There is only one source of truth, your your pom.xml/build.gradle/build.sbt-file. If an update is required you will adjust a version in there, the build will start and hopefully succeed with all tests showing a nice green. If one goes red you just saved yourself a night of debugging production issues.
What about Docker?
When it comes to delivering a completely packaged software there is no way around Docker. And I definitely use Docker to ship my Fat Jars. I simply don’t like the idea of deploying a WAR/EAR or whatever else you want to ship inside an application server running inside a Docker container because it doesn’t help me while developing my actual application and while running unit tests.
Putting things together
Without an appropriate build pipeline backing them you won’t get all the nice things out of Fat Jars. Take a look at the following image.

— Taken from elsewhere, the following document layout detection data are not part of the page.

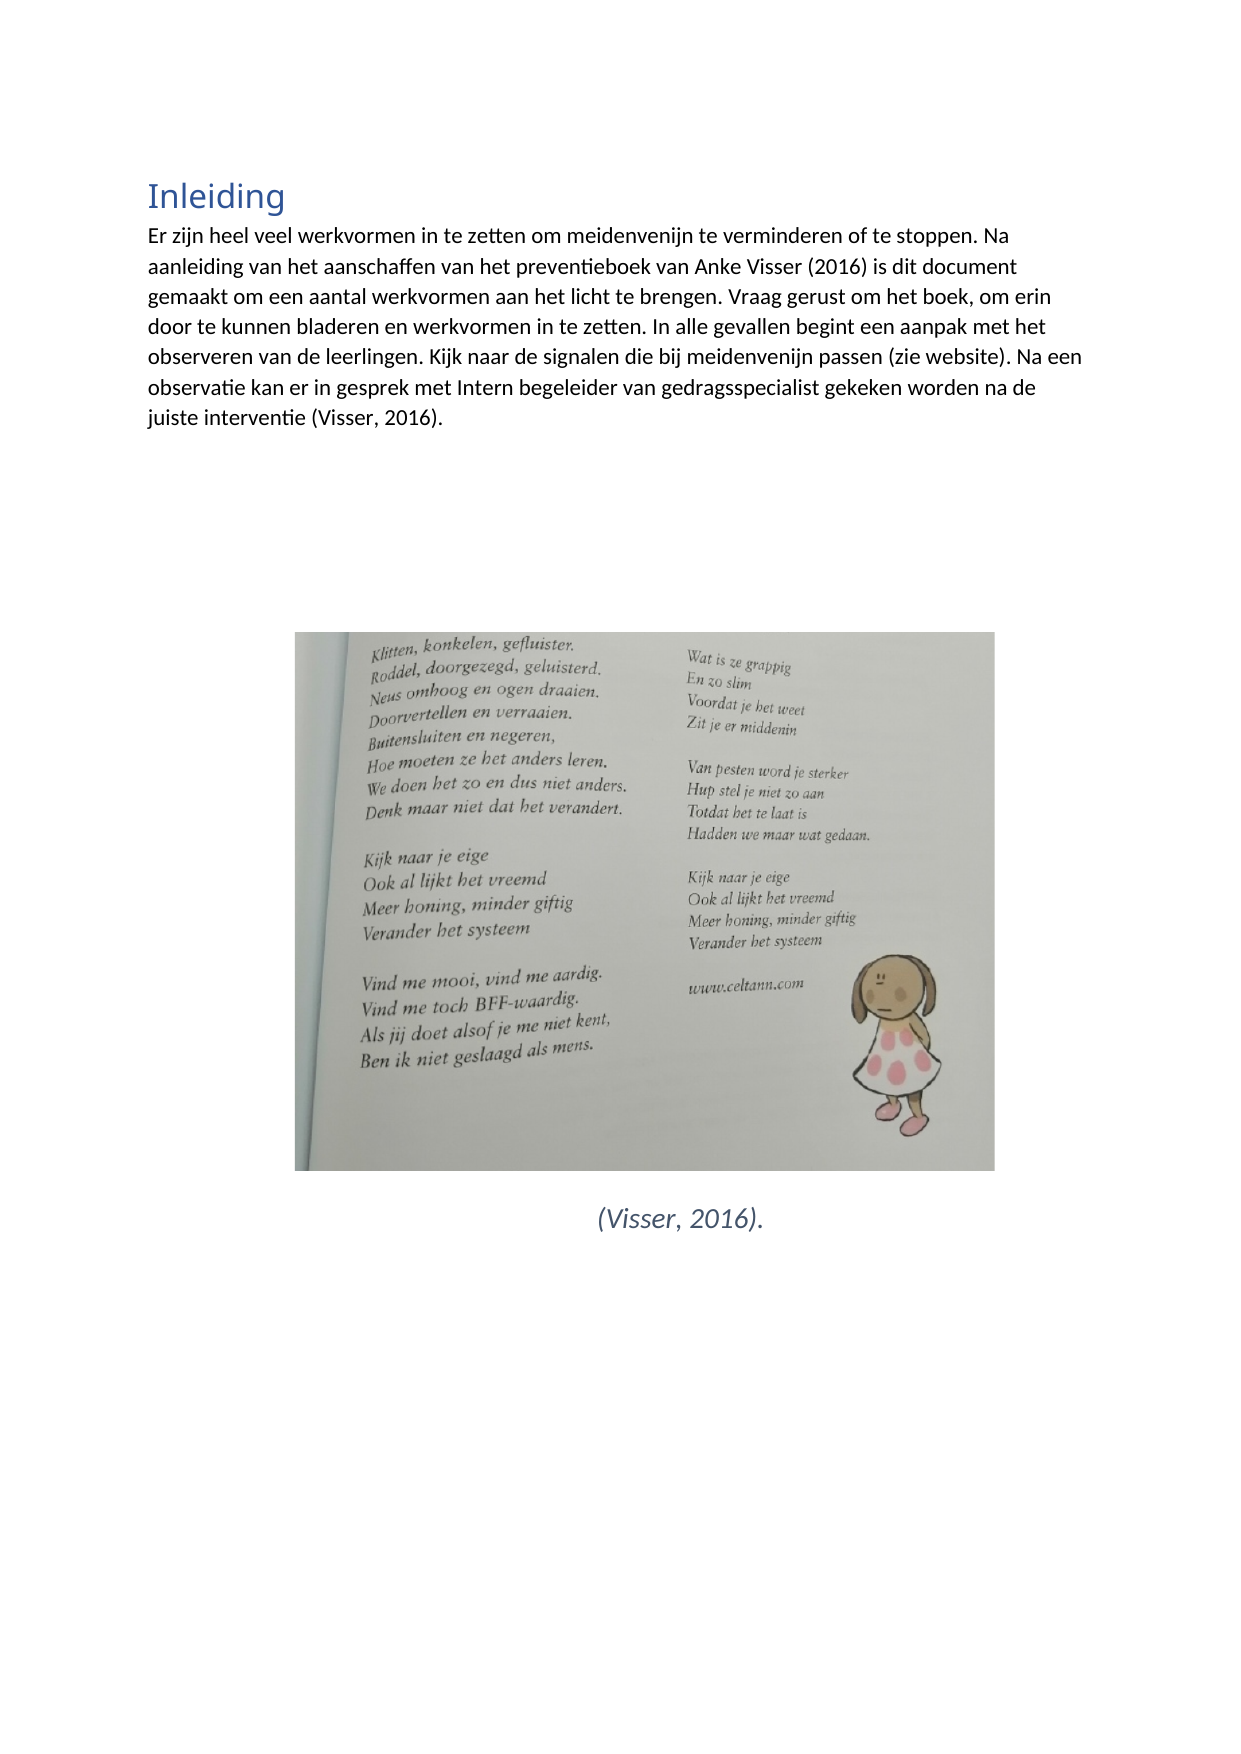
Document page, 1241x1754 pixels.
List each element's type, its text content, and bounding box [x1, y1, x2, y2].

subtitle Inleiding [148, 173, 1093, 218]
text (Visser, 2016). [516, 1200, 1093, 1235]
text Er zijn heel veel werkvormen in te zetten om meidenvenijn te verminderen of te stoppen. Na aanleiding van het aanschaffen van het preventieboek van Anke Visser (2016) is dit document gemaakt om een aantal werkvormen aan het licht te brengen. Vraag gerust om het boek, om erin door te kunnen bladeren en werkvormen in te zetten. In alle gevallen begint een aanpak met het observeren van de leerlingen. Kijk naar de signalen die bij meidenvenijn passen (zie website). Na een observatie kan er in gesprek met Intern begeleider van gedragsspecialist gekeken worden na de juiste interventie (Visser, 2016). [148, 222, 1093, 431]
picture [295, 632, 995, 1171]
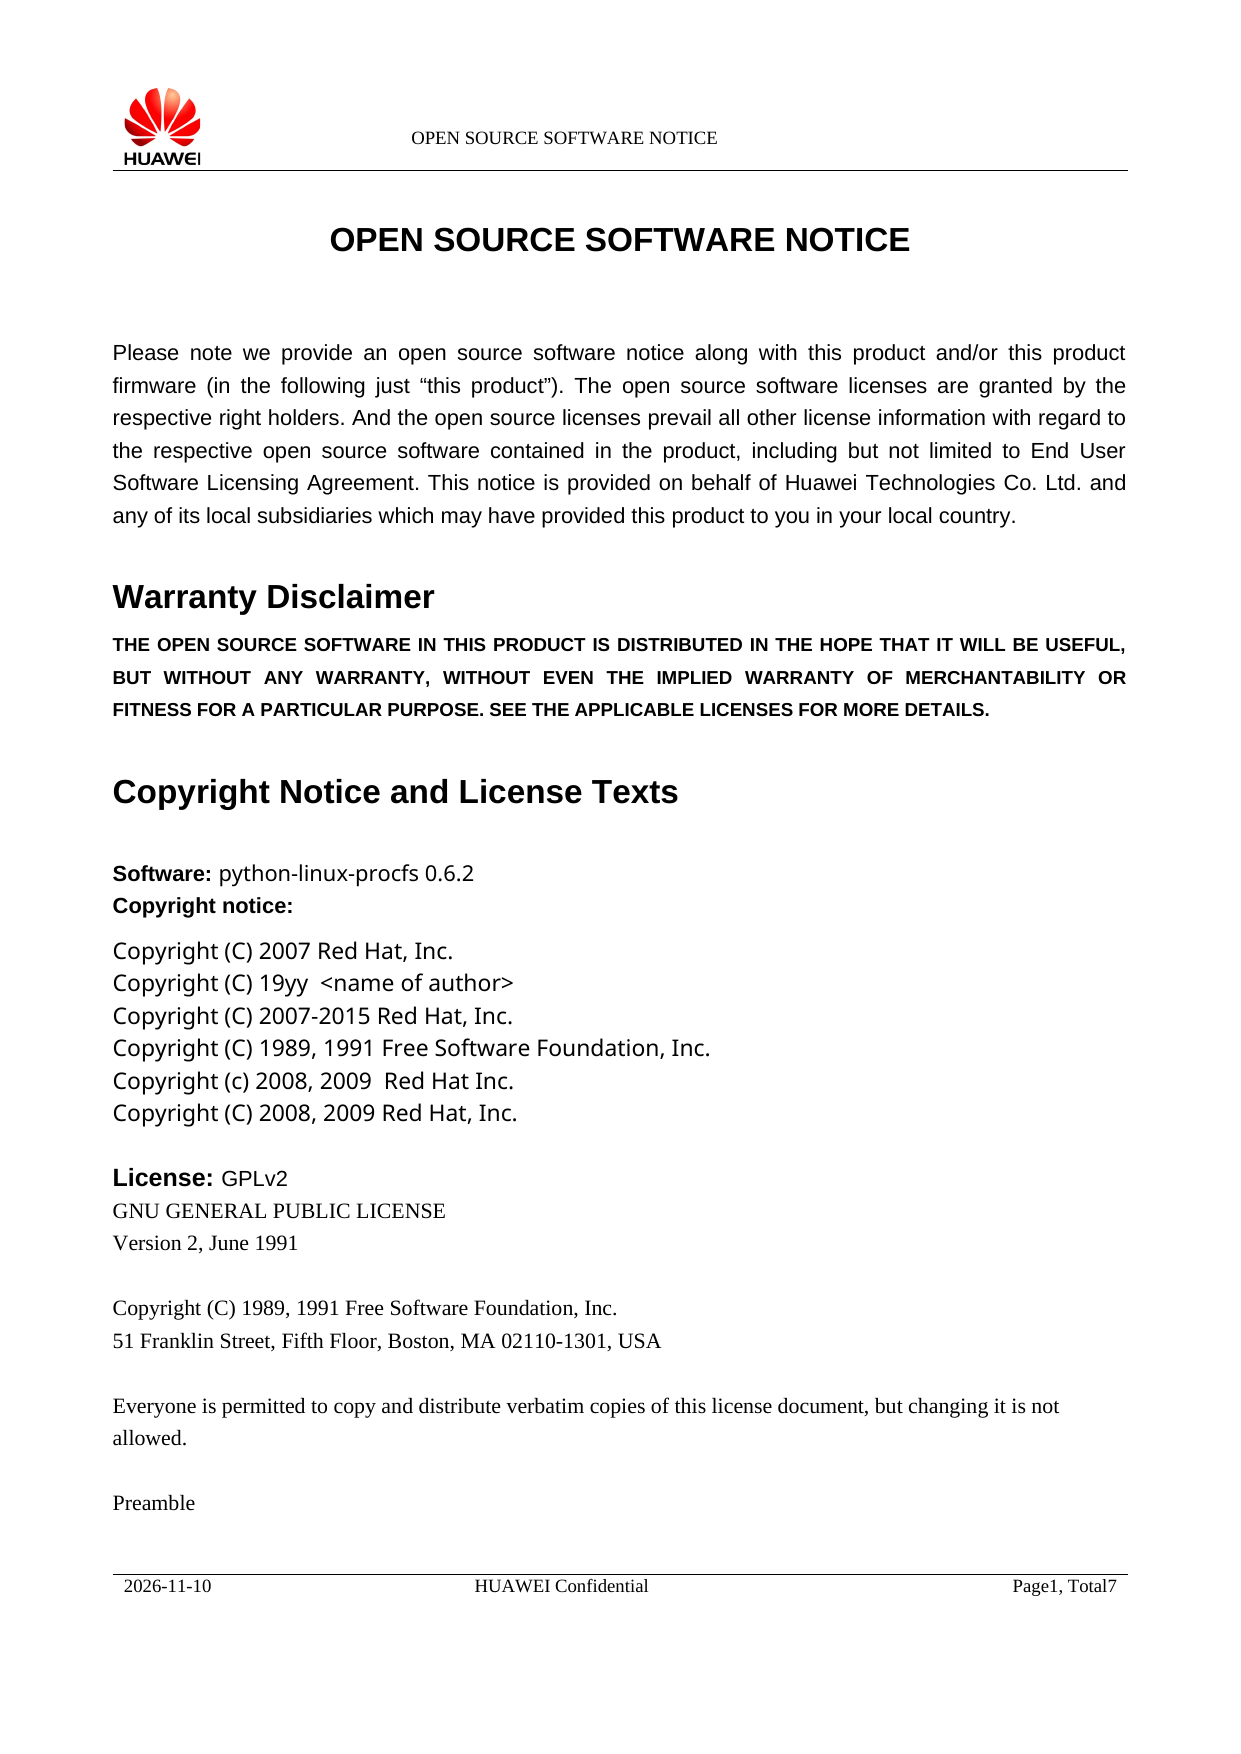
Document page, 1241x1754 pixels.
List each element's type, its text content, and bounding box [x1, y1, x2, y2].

text Warranty Disclaimer [112, 564, 1128, 629]
picture [124, 88, 201, 165]
text OPEN SOURCE SOFTWARE NOTICE [112, 206, 1128, 271]
text The open source software in this product is distributed in the hope that it will be useful, but WITHOUT ANY WARRANTY, without even the implied warranty of MERCHANTABILITY or FITNESS FOR A PARTICULAR PURPOSE. See the applicable licenses for more details. [112, 629, 1128, 726]
title Software: python-linux-procfs 0.6.2 [112, 856, 1128, 889]
text Please note we provide an open source software notice along with this product and/or this product firmware (in the following just “this product”). The open source software licenses are granted by the respective right holders. And the open source licenses prevail all other license information with regard to the respective open source software contained in the product, including but not limited to End User Software Licensing Agreement. This notice is provided on behalf of Huawei Technologies Co. Ltd. and any of its local subsidiaries which may have provided this product to you in your local country. [112, 336, 1128, 531]
text Copyright notice: [112, 889, 1128, 921]
text Copyright (C) 2007 Red Hat, Inc. Copyright (C) 19yy <name of author> Copyright (C) 2007-2015 Red Hat, Inc. Copyright (C) 1989, 1991 Free Software Foundation, Inc. Copyright (c) 2008, 2009 Red Hat Inc. Copyright (C) 2008, 2009 Red Hat, Inc. [112, 934, 1128, 1161]
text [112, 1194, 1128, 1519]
text License: GPLv2 [112, 1161, 1128, 1194]
text Copyright Notice and License Texts [112, 759, 1128, 824]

The only manual task in this chain is the checkin to Git. After that Jenkins takes over.
After passing unit and integration tests we have a code analysis-step (you are using SonarQube quality gates or something comparable, aren’t you?).
Now we use Docker to package everything together and deploy it our Load Test Server for performing automated load tests. And that’s where we are finally fully integrated with our production environment.
The Load Test Server is running the same configuration as we will have in production and Docker takes care we get everything else in a specific version.
After that we could even deploy directly to other instances.
Version management is one of the biggest problems of IT. Fat Jars are a good start to get versioning and updating under control. They are by far not the ultimate silver bullet we need but combining them with Docker gives us tremendous insight into our environment.
The “need for speed” Uwe wrote about is highly dependent on automatic every possible step and making things transparent to operations and development.
Fat Jars give us this transparency as they concentrate version information in a single place and make reproducing a system state as easy as checking out a branch/tag from Git.